Abstract

Deep hashing has proven to be efficient and effective for large-scale image retrieval due to the strong representation capability of deep networks. Existing deep hashing methods only utilize a single deep hash table. In order to achieve both higher retrieval recall and precision, longer hash codes can be used but at the expense of higher space usage. To address this issue, a novel deep hashing method is proposed in this paper, weighted multi-deep ranking supervised hashing (WMDRH), which employs multiple weighted deep hash tables to improve precision/recall without increasing space usage. The hash table is constructed as an additional layer in a deep network.

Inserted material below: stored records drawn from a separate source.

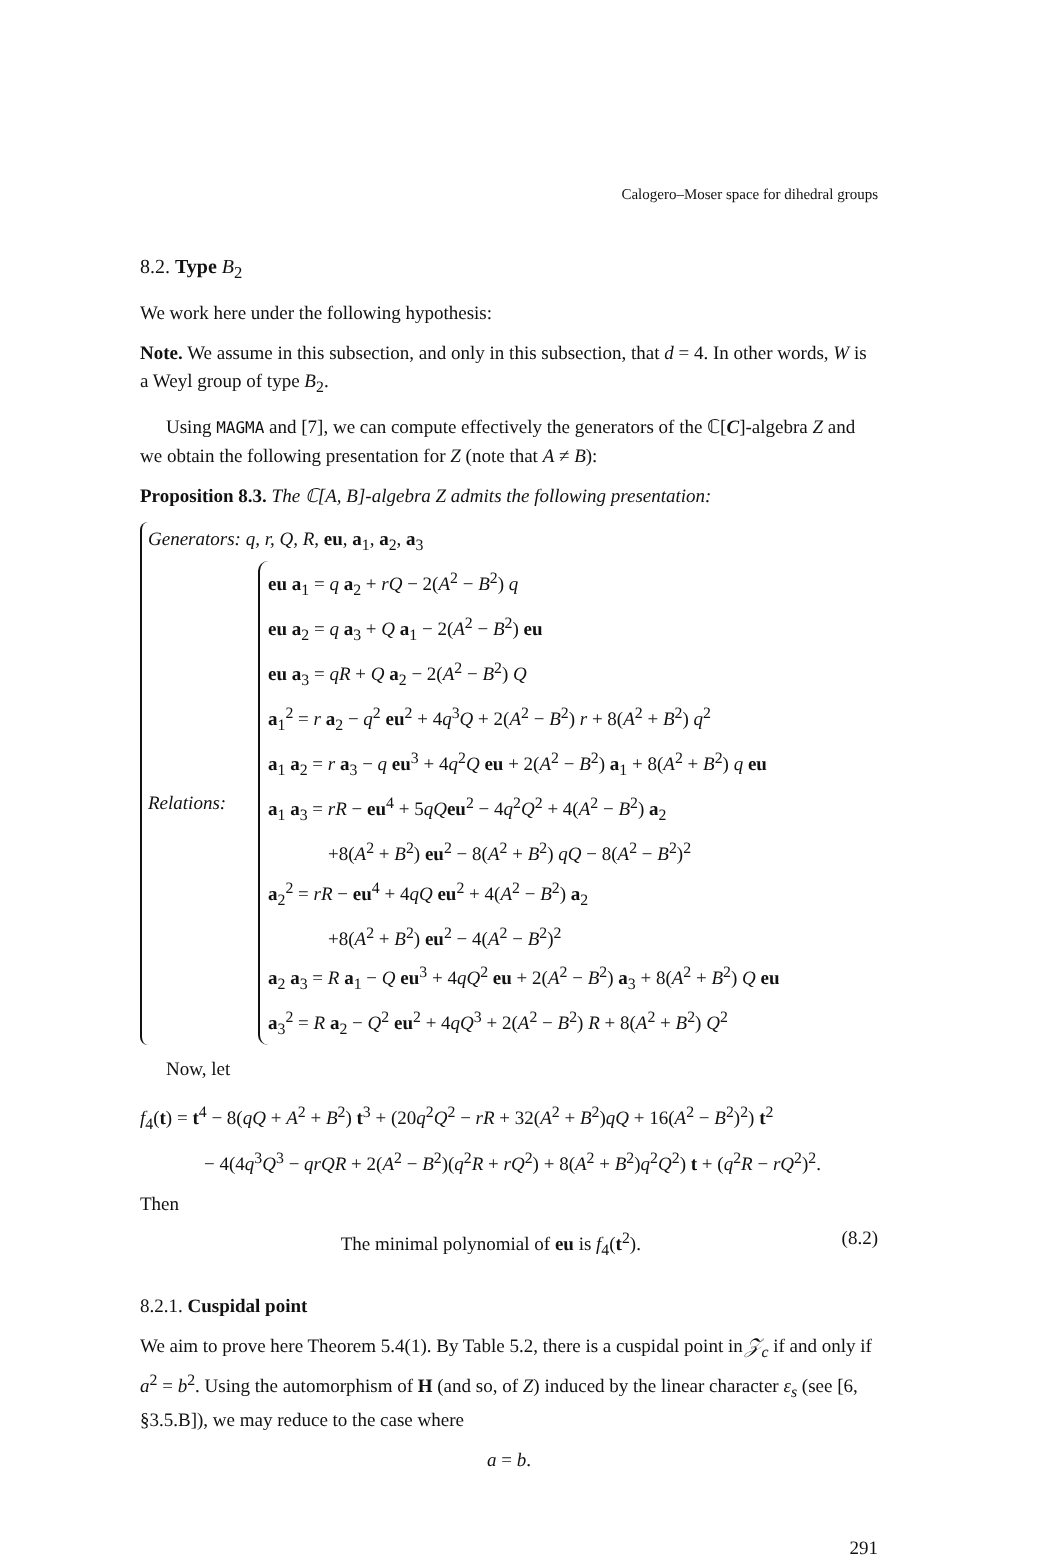Calogero–Moser space for dihedral groups
8.2. Type B<sub>2</sub>
We work here under the following hypothesis:
Note. We assume in this subsection, and only in this subsection, that d = 4. In other words, W is a Weyl group of type B<sub>2</sub>.
Using MAGMA and [7], we can compute effectively the generators of the ℂ[C]-algebra Z and we obtain the following presentation for Z (note that A ≠ B):
Proposition 8.3. The ℂ[A, B]-algebra Z admits the following presentation:
Generators: q, r, Q, R, eu, a<sub>1</sub>, a<sub>2</sub>, a<sub>3</sub>
Relations:
eu a<sub>1</sub> = q a<sub>2</sub> + rQ − 2(A<sup>2</sup> − B<sup>2</sup>) q
eu a<sub>2</sub> = q a<sub>3</sub> + Q a<sub>1</sub> − 2(A<sup>2</sup> − B<sup>2</sup>) eu
eu a<sub>3</sub> = qR + Q a<sub>2</sub> − 2(A<sup>2</sup> − B<sup>2</sup>) Q
a<sub>1</sub><sup>2</sup> = r a<sub>2</sub> − q<sup>2</sup> eu<sup>2</sup> + 4q<sup>3</sup>Q + 2(A<sup>2</sup> − B<sup>2</sup>) r + 8(A<sup>2</sup> + B<sup>2</sup>) q<sup>2</sup>
a<sub>1</sub> a<sub>2</sub> = r a<sub>3</sub> − q eu<sup>3</sup> + 4q<sup>2</sup>Q eu + 2(A<sup>2</sup> − B<sup>2</sup>) a<sub>1</sub> + 8(A<sup>2</sup> + B<sup>2</sup>) q eu
a<sub>1</sub> a<sub>3</sub> = rR − eu<sup>4</sup> + 5qQ eu<sup>2</sup> − 4q<sup>2</sup>Q<sup>2</sup> + 4(A<sup>2</sup> − B<sup>2</sup>) a<sub>2</sub>
+8(A<sup>2</sup> + B<sup>2</sup>) eu<sup>2</sup> − 8(A<sup>2</sup> + B<sup>2</sup>) qQ − 8(A<sup>2</sup> − B<sup>2</sup>)<sup>2</sup>
a<sub>2</sub><sup>2</sup> = rR − eu<sup>4</sup> + 4qQ eu<sup>2</sup> + 4(A<sup>2</sup> − B<sup>2</sup>) a<sub>2</sub>
+8(A<sup>2</sup> + B<sup>2</sup>) eu<sup>2</sup> − 4(A<sup>2</sup> − B<sup>2</sup>)<sup>2</sup>
a<sub>2</sub> a<sub>3</sub> = R a<sub>1</sub> − Q eu<sup>3</sup> + 4qQ<sup>2</sup> eu + 2(A<sup>2</sup> − B<sup>2</sup>) a<sub>3</sub> + 8(A<sup>2</sup> + B<sup>2</sup>) Q eu
a<sub>3</sub><sup>2</sup> = R a<sub>2</sub> − Q<sup>2</sup> eu<sup>2</sup> + 4qQ<sup>3</sup> + 2(A<sup>2</sup> − B<sup>2</sup>) R + 8(A<sup>2</sup> + B<sup>2</sup>) Q<sup>2</sup>
Now, let
f<sub>4</sub>(t) = t<sup>4</sup> − 8(qQ + A<sup>2</sup> + B<sup>2</sup>) t<sup>3</sup> + (20q<sup>2</sup>Q<sup>2</sup> − rR + 32(A<sup>2</sup> + B<sup>2</sup>)qQ + 16(A<sup>2</sup> − B<sup>2</sup>)<sup>2</sup>) t<sup>2</sup>
− 4(4q<sup>3</sup>Q<sup>3</sup> − qrQR + 2(A<sup>2</sup> − B<sup>2</sup>)(q<sup>2</sup>R + rQ<sup>2</sup>) + 8(A<sup>2</sup> + B<sup>2</sup>)q<sup>2</sup>Q<sup>2</sup>) t + (q<sup>2</sup>R − rQ<sup>2</sup>)<sup>2</sup>.
Then
(8.2) The minimal polynomial of eu is f<sub>4</sub>(t<sup>2</sup>).
8.2.1. Cuspidal point
We aim to prove here Theorem 5.4(1). By Table 5.2, there is a cuspidal point in 𝒵<sub>c</sub> if and only if a<sup>2</sup> = b<sup>2</sup>. Using the automorphism of H (and so, of Z) induced by the linear character ε<sub>s</sub> (see [6, §3.5.B]), we may reduce to the case where
a = b.
291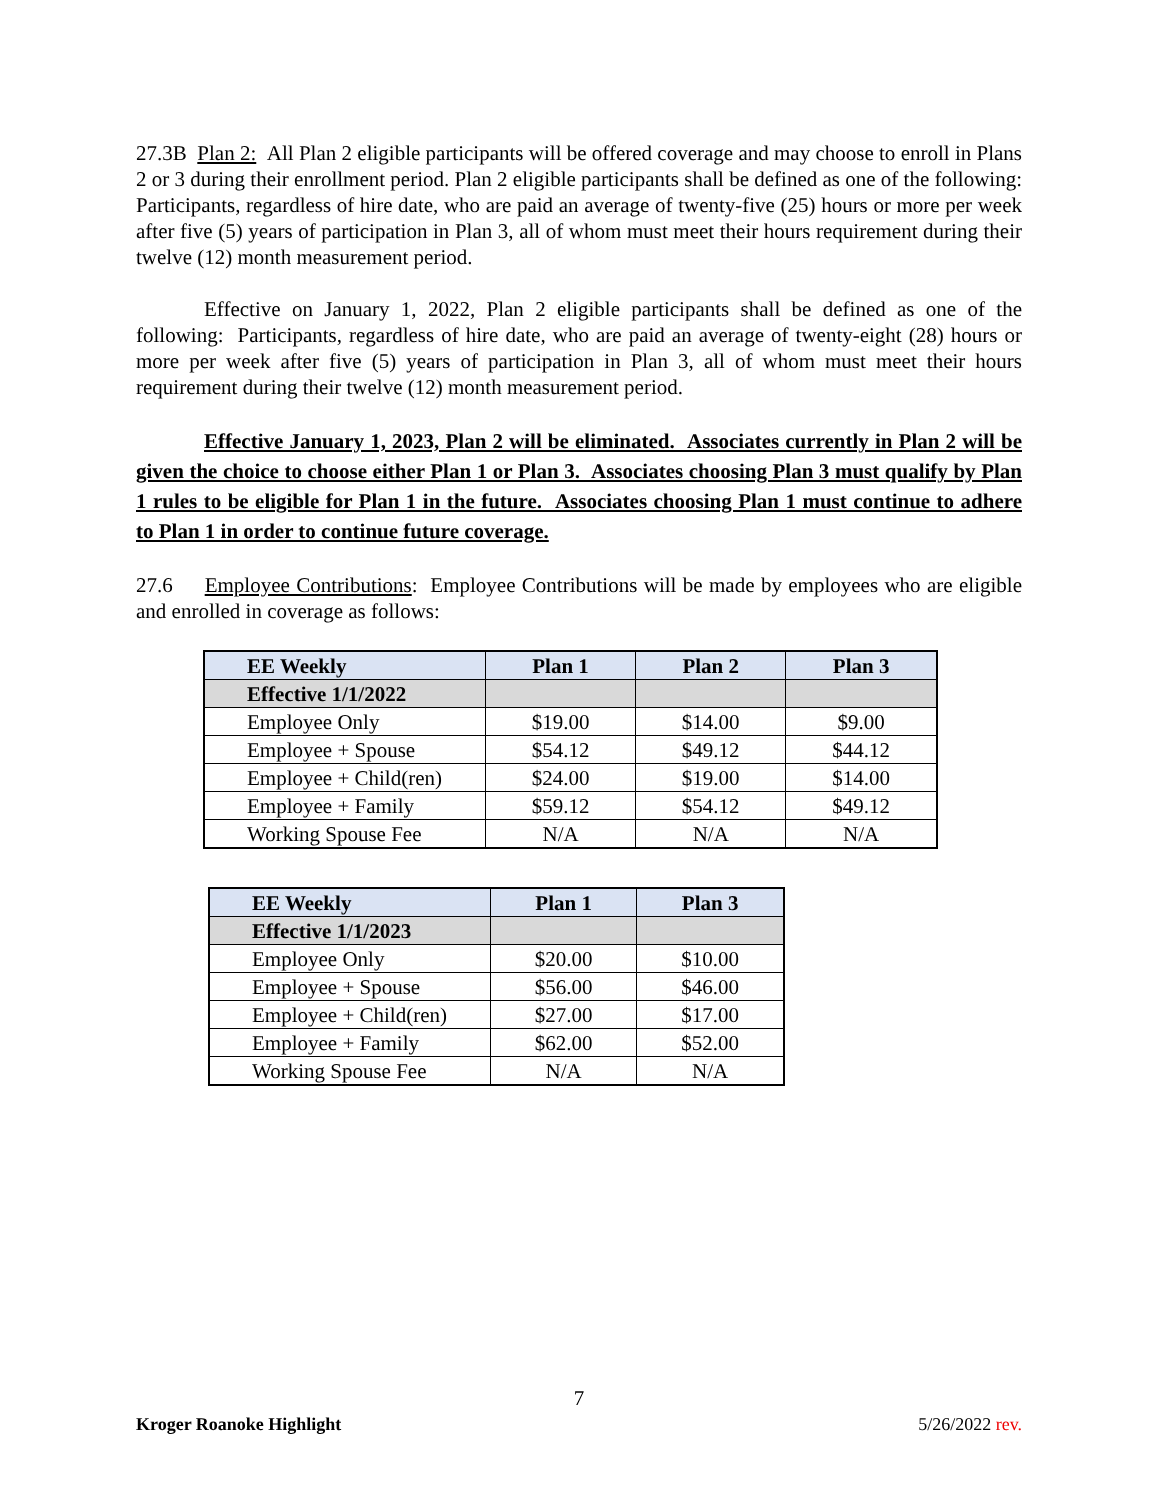27.3B Plan 2: All Plan 2 eligible participants will be offered coverage and may choose to enroll in Plans 2 or 3 during their enrollment period. Plan 2 eligible participants shall be defined as one of the following: Participants, regardless of hire date, who are paid an average of twenty-five (25) hours or more per week after five (5) years of participation in Plan 3, all of whom must meet their hours requirement during their twelve (12) month measurement period.
Effective on January 1, 2022, Plan 2 eligible participants shall be defined as one of the following: Participants, regardless of hire date, who are paid an average of twenty-eight (28) hours or more per week after five (5) years of participation in Plan 3, all of whom must meet their hours requirement during their twelve (12) month measurement period.
Effective January 1, 2023, Plan 2 will be eliminated. Associates currently in Plan 2 will be given the choice to choose either Plan 1 or Plan 3. Associates choosing Plan 3 must qualify by Plan 1 rules to be eligible for Plan 1 in the future. Associates choosing Plan 1 must continue to adhere to Plan 1 in order to continue future coverage.
27.6 Employee Contributions: Employee Contributions will be made by employees who are eligible and enrolled in coverage as follows:
| EE Weekly | Plan 1 | Plan 2 | Plan 3 |
| --- | --- | --- | --- |
| Effective 1/1/2022 | | | |
| Employee Only | $19.00 | $14.00 | $9.00 |
| Employee + Spouse | $54.12 | $49.12 | $44.12 |
| Employee + Child(ren) | $24.00 | $19.00 | $14.00 |
| Employee + Family | $59.12 | $54.12 | $49.12 |
| Working Spouse Fee | N/A | N/A | N/A |
| EE Weekly | Plan 1 | Plan 3 |
| --- | --- | --- |
| Effective 1/1/2023 | | |
| Employee Only | $20.00 | $10.00 |
| Employee + Spouse | $56.00 | $46.00 |
| Employee + Child(ren) | $27.00 | $17.00 |
| Employee + Family | $62.00 | $52.00 |
| Working Spouse Fee | N/A | N/A |
7
Kroger Roanoke Highlight 5/26/2022 rev.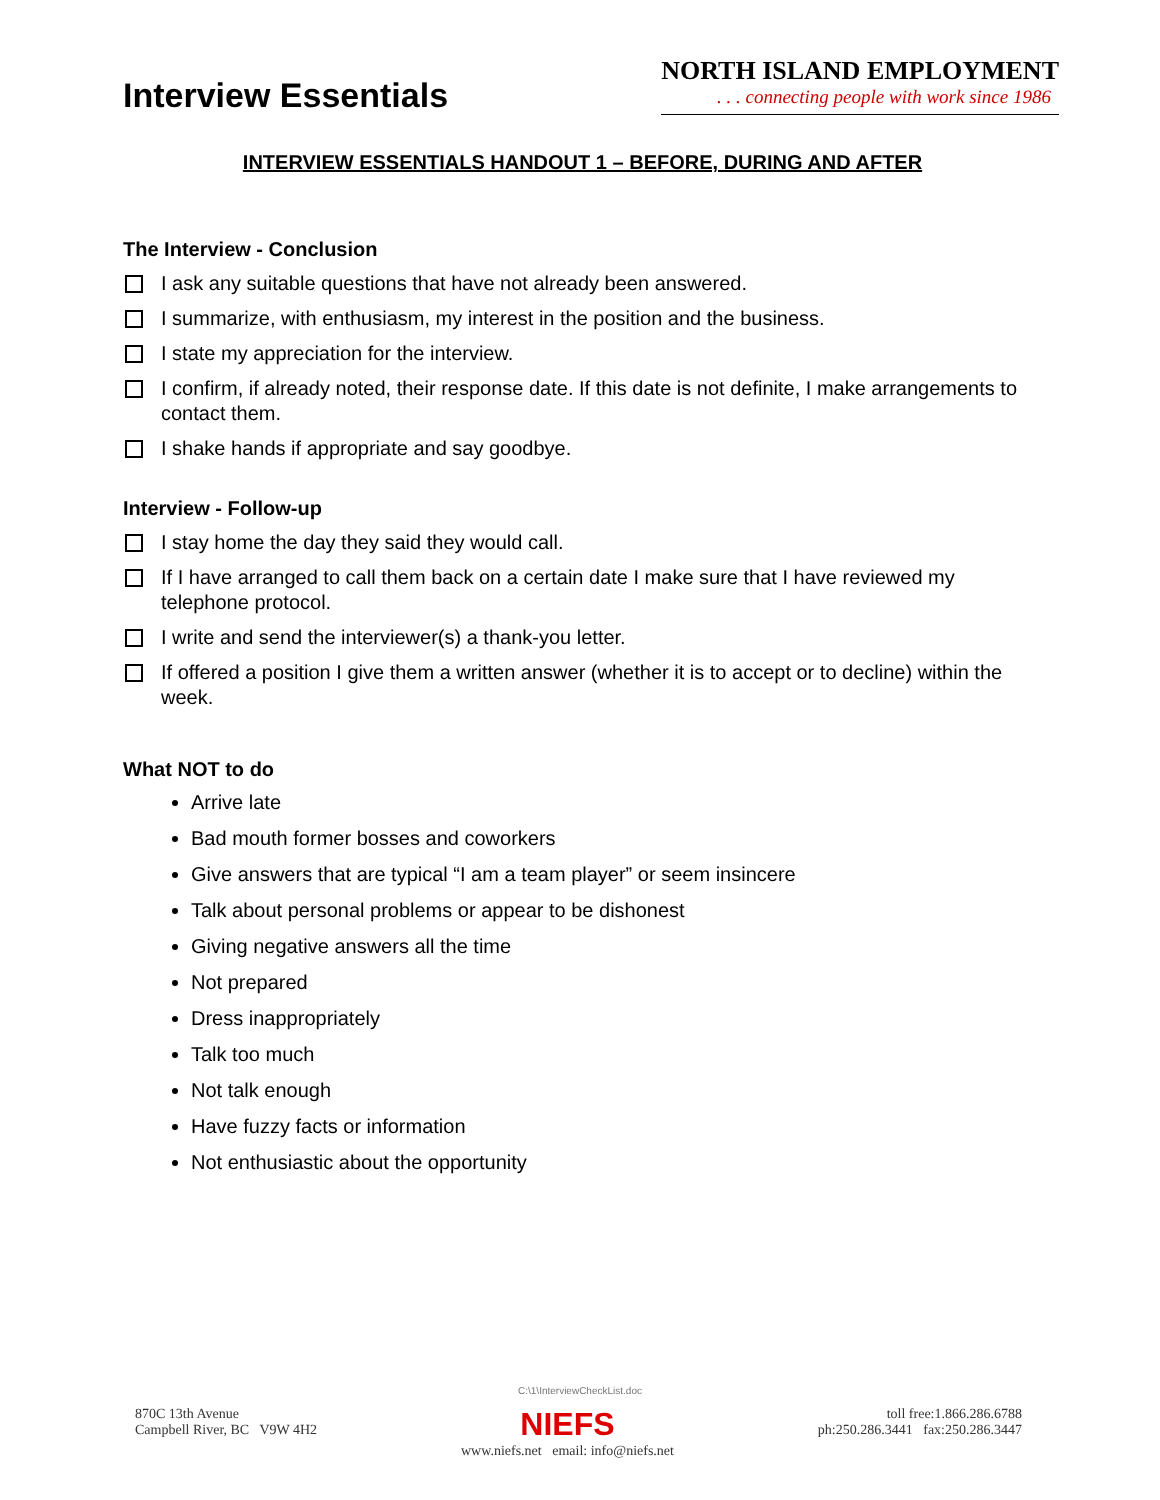Interview Essentials
NORTH ISLAND EMPLOYMENT
. . . connecting people with work since 1986
INTERVIEW ESSENTIALS HANDOUT 1 – BEFORE, DURING AND AFTER
The Interview - Conclusion
I ask any suitable questions that have not already been answered.
I summarize, with enthusiasm, my interest in the position and the business.
I state my appreciation for the interview.
I confirm, if already noted, their response date. If this date is not definite, I make arrangements to contact them.
I shake hands if appropriate and say goodbye.
Interview - Follow-up
I stay home the day they said they would call.
If I have arranged to call them back on a certain date I make sure that I have reviewed my telephone protocol.
I write and send the interviewer(s) a thank-you letter.
If offered a position I give them a written answer (whether it is to accept or to decline) within the week.
What NOT to do
Arrive late
Bad mouth former bosses and coworkers
Give answers that are typical “I am a team player” or seem insincere
Talk about personal problems or appear to be dishonest
Giving negative answers all the time
Not prepared
Dress inappropriately
Talk too much
Not talk enough
Have fuzzy facts or information
Not enthusiastic about the opportunity
C:\1\InterviewCheckList.doc
870C 13th Avenue
Campbell River, BC V9W 4H2
NIEFS
www.niefs.net email: info@niefs.net
toll free:1.866.286.6788
ph:250.286.3441 fax:250.286.3447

Hash codes are generated by minimizing the loss function that contains two terms: (1) the ranking pairwise loss and (2) the classification loss. The ranking pairwise loss ensures to generate discriminative hash codes by penalizing more for the (dis)similar image pairs with (small)large Hamming distances. The classification loss guarantees the hash codes to be effective for category prediction. Different hash bits in each individual hash table are treated differently by assigning corresponding weights based on information preservation and bit diversity. Moreover, multiple hash tables are integrated by assigning the appropriate weight to each table according to its mean average precision (MAP) score for image retrieval. Experiments on three widely-used image databases show the proposed method outperforms state-of-the-art hashing methods.